We should note that our experience with this technique evolved over time as our sample size increased. Initially, we performed an open approach, which had the notable advantages of enhanced exposure and easy access to the structures involved in repair of vestibular stenosis. However, post-operative soft tissue edema and prolonged operative time make this approach less desirable. Furthermore, generalists must become proficient with the transcolumellar approach to utilize this technique. Because of this, we transitioned to an endonasal approach as had previously been reported by Epprecht et al. ¹⁰ Additionally, we found that the endonasal approach did not limit our ability to correct vestibular stenosis, when indicated.
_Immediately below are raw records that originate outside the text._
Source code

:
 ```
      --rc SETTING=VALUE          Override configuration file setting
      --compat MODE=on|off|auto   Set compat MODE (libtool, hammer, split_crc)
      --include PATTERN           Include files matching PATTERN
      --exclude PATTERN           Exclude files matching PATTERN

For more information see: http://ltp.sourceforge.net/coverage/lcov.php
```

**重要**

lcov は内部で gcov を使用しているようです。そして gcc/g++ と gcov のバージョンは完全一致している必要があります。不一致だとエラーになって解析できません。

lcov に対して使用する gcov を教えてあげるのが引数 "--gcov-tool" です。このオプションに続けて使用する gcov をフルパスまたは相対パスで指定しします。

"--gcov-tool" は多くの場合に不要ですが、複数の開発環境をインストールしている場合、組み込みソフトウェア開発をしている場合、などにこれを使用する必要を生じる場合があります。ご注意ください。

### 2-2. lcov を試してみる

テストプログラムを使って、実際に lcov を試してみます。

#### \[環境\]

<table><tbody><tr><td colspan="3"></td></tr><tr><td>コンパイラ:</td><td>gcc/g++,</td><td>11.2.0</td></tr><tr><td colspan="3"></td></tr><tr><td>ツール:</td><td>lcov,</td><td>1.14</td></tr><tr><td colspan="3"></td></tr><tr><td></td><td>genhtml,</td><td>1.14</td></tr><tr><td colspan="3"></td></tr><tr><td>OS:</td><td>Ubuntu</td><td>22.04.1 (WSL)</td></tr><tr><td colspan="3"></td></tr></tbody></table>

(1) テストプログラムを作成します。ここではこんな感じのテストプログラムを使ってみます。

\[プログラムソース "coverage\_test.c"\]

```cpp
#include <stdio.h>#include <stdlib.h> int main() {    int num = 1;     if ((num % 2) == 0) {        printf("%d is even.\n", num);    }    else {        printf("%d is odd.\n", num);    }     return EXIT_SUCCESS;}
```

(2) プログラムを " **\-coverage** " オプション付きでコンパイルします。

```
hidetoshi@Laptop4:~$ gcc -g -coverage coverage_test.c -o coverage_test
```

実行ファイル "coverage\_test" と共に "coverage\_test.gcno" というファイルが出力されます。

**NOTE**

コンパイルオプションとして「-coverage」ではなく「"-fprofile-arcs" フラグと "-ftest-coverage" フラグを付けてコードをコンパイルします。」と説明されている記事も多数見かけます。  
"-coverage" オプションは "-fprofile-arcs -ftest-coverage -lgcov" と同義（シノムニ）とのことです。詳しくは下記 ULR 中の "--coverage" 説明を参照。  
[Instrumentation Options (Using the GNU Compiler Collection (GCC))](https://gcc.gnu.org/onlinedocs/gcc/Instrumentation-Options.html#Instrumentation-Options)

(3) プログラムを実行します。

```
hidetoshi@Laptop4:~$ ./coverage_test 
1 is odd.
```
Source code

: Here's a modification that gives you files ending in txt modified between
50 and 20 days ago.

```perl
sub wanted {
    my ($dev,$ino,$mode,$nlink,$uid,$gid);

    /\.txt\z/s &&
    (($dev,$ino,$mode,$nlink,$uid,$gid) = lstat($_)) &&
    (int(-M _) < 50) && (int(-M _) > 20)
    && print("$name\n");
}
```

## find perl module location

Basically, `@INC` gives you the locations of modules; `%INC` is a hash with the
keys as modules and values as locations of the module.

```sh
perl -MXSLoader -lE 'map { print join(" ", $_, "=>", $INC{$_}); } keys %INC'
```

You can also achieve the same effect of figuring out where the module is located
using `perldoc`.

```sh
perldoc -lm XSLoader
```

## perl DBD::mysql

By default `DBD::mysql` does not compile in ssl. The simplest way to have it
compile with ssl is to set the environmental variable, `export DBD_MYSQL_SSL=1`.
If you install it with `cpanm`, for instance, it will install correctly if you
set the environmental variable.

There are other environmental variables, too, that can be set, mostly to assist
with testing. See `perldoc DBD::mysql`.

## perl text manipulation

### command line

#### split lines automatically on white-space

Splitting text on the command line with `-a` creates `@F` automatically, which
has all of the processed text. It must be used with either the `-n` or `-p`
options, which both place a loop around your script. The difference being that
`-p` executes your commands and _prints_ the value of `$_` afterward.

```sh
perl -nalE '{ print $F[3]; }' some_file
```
All 3 patients in our case series who developed graft failure and perforation recurrence had undergone an endonasal approach. The hemitransfixion incision has become a standard endonasal approach to the caudal end of the nasal septum, anterior maxillary spine, crests of the maxilla, and floor of the nose since it was first described by Williams in 1967. One of the advantages of the hemitransfixion incision listed in the original publication is its ability to preserve the blood supply to the septum by accurately elevating the mucoperichondrium, from which the avascular septal cartilage derives its nutrients. ²⁵ Kiesselbach’s plexus on the anterior nasal septum is supplied by the posterior septal artery, along with the greater palatine artery and septal branches of the superior labial and anterior ethmoidal arteries. ²⁶ Though Morse et al. ¹¹ hypothesized the hemitransfixion or Kilian incision inherently risked truncating this anterior blood supply to the ipsilateral mucoperichondrial flap, we do not believe this to be the primary factor resulting in failure in this cohort. Instead, 2 of the 3 patients reported picking at their grafts and/or removal of their splints prematurely and 1 patient began use of nasal irrigations immediately post-operatively likely causing sheering forces on the graft. Disruption of the 6 week splinting period was a common theme in graft failure, suggesting this protection of the graft was important in epithelialization. Persistent smoking was also observed in at least 1 failure. We believe these factors to be relevant in the fate of the TPF-PDS constructs, ultimately resulting in their failure and extrusion. Additionally, the 83% success rate of the endonasal approach remains within the upper range of the 30% to 100% reported success rates of previously described septal perforation repair procedures. ⁴ Therefore, we feel the endonasal approach for placement of the TPF-PDS graft remains a promising and viable technique for resolution of septal perforations.

Limitations

Our retrospective case series corroborates the previously reported high success rate of this surgical technique to close nasal septal perforations from both the endonasal and open approaches.^4,10,11 However, we acknowledge several limitations to our study. First, this is a retrospective evaluation with a small sample size and short follow-up which limits the power of our results. Additionally, the mean perforation size was 1.49 cm² with only 4 patients having perforations ≥2 cm in greatest diameter and 2 patients missing preoperative documentation of their perforation dimensions. Additional, longer-term follow-up and objective measurement of patient symptoms with a validated patient reported outcome measurement tool perioperatively would also add meaningful information for clinical outcomes as a result of this procedure.

Conclusions

Interposition grafts composed of polydioxanone plates wrapped in free temporoparietal fascia to repair symptomatic nasal septal perforations are associated with positive outcomes. The open transcolumellar and endonasal hemitransfixion approaches are effective options for graft placement, with high success rates of 100% and 83%, respectively. Concomitant surgical procedures to address nasal airway obstruction can be safely executed at the time of septal perforation repair utilizing either approach. While the temporoparietal fascia graft has proven to be an effective scaffold for respiratory epithelial mucosalization, histopathologic studies are needed to determine the cellular architecture and microenvironment of the graft after complete incorporation/uptake.